The Sants-Montjuïc district descends from the mountain and spreads over the plain to the sea, offering a journey through the history of a commercial and tireless Barcelona, where the entertainment in its neighbourhoods is one more tradition.

Entertainment and shops to enjoy

Sants-Montjuïc, the city's southernmost district and one of its most emblematic, is shaped by sea, mountain and history. The natural places that embrace it, neighbourhood markets, lively squares, a huge variety of theatres, museums and sports facilities have turned it into the middle class favourite for shopping and having fun.

Watched over by the imposing  Montjuïc, one of their main attractions, the seven neighbourhoods making up the district extend to the foot of the mountain, into the plain and down towards the sea along Paral·lel, a tireless avenue that stays a wake day and night.

An identity of its own

The district's origins lie in the old, independent municipality of Santa Maria de Sants, which was annexed by Barcelona in 1897. Over the course of the 20th century, this was added to by La Bordeta, Hostafrancs, Sants-Badal, Montjuïc, with the Font de la Guatlla neighbourhood that grew up around the 1929 International Exposition, Poble-sec and La Marina, to form the district as we know it today.

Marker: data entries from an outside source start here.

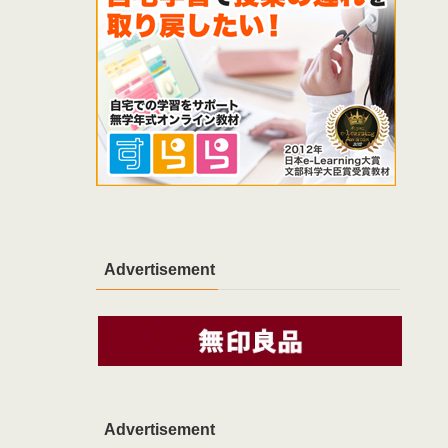
Advertisement
Advertisement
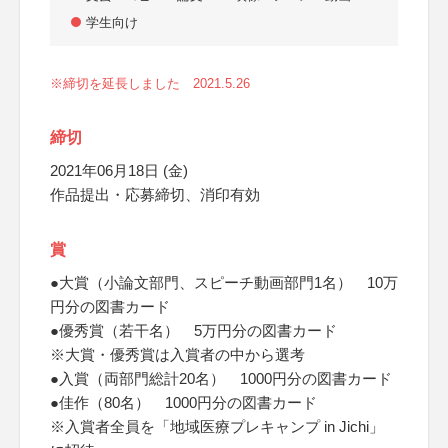
学生向け
※締切を延長しました 2021.5.26
締切
2021年06月18日 (金)
作品提出・応募締切、消印有効
賞
●大賞（小論文部門、スピーチ動画部門1名） 10万
円分の図書カード
●優秀賞（若干名） 5万円分の図書カード
※大賞・優秀賞は入賞者の中から選考
●入賞（両部門総計20名） 1000円分の図書カード
●佳作（80名） 1000円分の図書カード
※入賞者全員を「地域医療プレキャンプ in Jichi」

This big expanse reveals the variety of Sants-Montjuïc's seven neighbourhoods, each with its own identity, and explains the many stages the city has gone through. As industrial areas, the Marina and Bordeta neighbourhoods continue to show the city's more working-class face, with old factories and housing for workers and the middle class. This is where you find Can Batlló, the old factory that marked neighbourhood life and which has now been turned into a social and cultural centre.

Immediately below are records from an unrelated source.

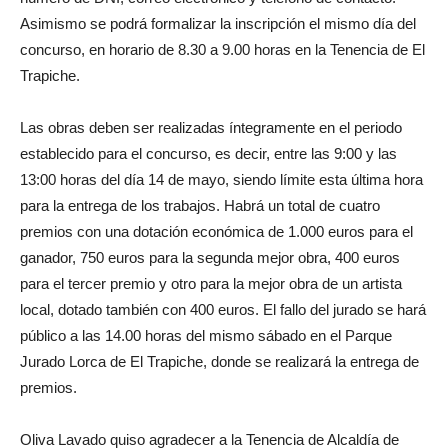
Asimismo se podrá formalizar la inscripción el mismo día del
concurso, en horario de 8.30 a 9.00 horas en la Tenencia de El
Trapiche.
Las obras deben ser realizadas íntegramente en el periodo
establecido para el concurso, es decir, entre las 9:00 y las
13:00 horas del día 14 de mayo, siendo límite esta última hora
para la entrega de los trabajos. Habrá un total de cuatro
premios con una dotación económica de 1.000 euros para el
ganador, 750 euros para la segunda mejor obra, 400 euros
para el tercer premio y otro para la mejor obra de un artista
local, dotado también con 400 euros. El fallo del jurado se hará
público a las 14.00 horas del mismo sábado en el Parque
Jurado Lorca de El Trapiche, donde se realizará la entrega de
premios.
Oliva Lavado quiso agradecer a la Tenencia de Alcaldía de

The foot of the mountain gives rise to the colourful neighbourhood of  Poble-sec, which is made of small streets, a whole host of cultures and a good many bars and cafés that are an absolute delight for having a beer and a bite at. 

Avinguda del Paral·lel, which separates Sants-Montjuïc from the Eixample and Ciutat Vella, is one of the city's most dynamic arteries, which still maintains its tradition of fun and entertainment, with its theatres, bars, discos and so on. Legendary, century-old theatres like the Molino and the Apol·lo, still standing and stronger than ever.

The entertainment, the cultural and sports facilities, together with the natural space of Parc de Montjuïc, represent one of the city's most important historical legacies. And through its neighbourhoods, Sants-Montjuïc shows one of Barcelona's more popular and cheerful sides.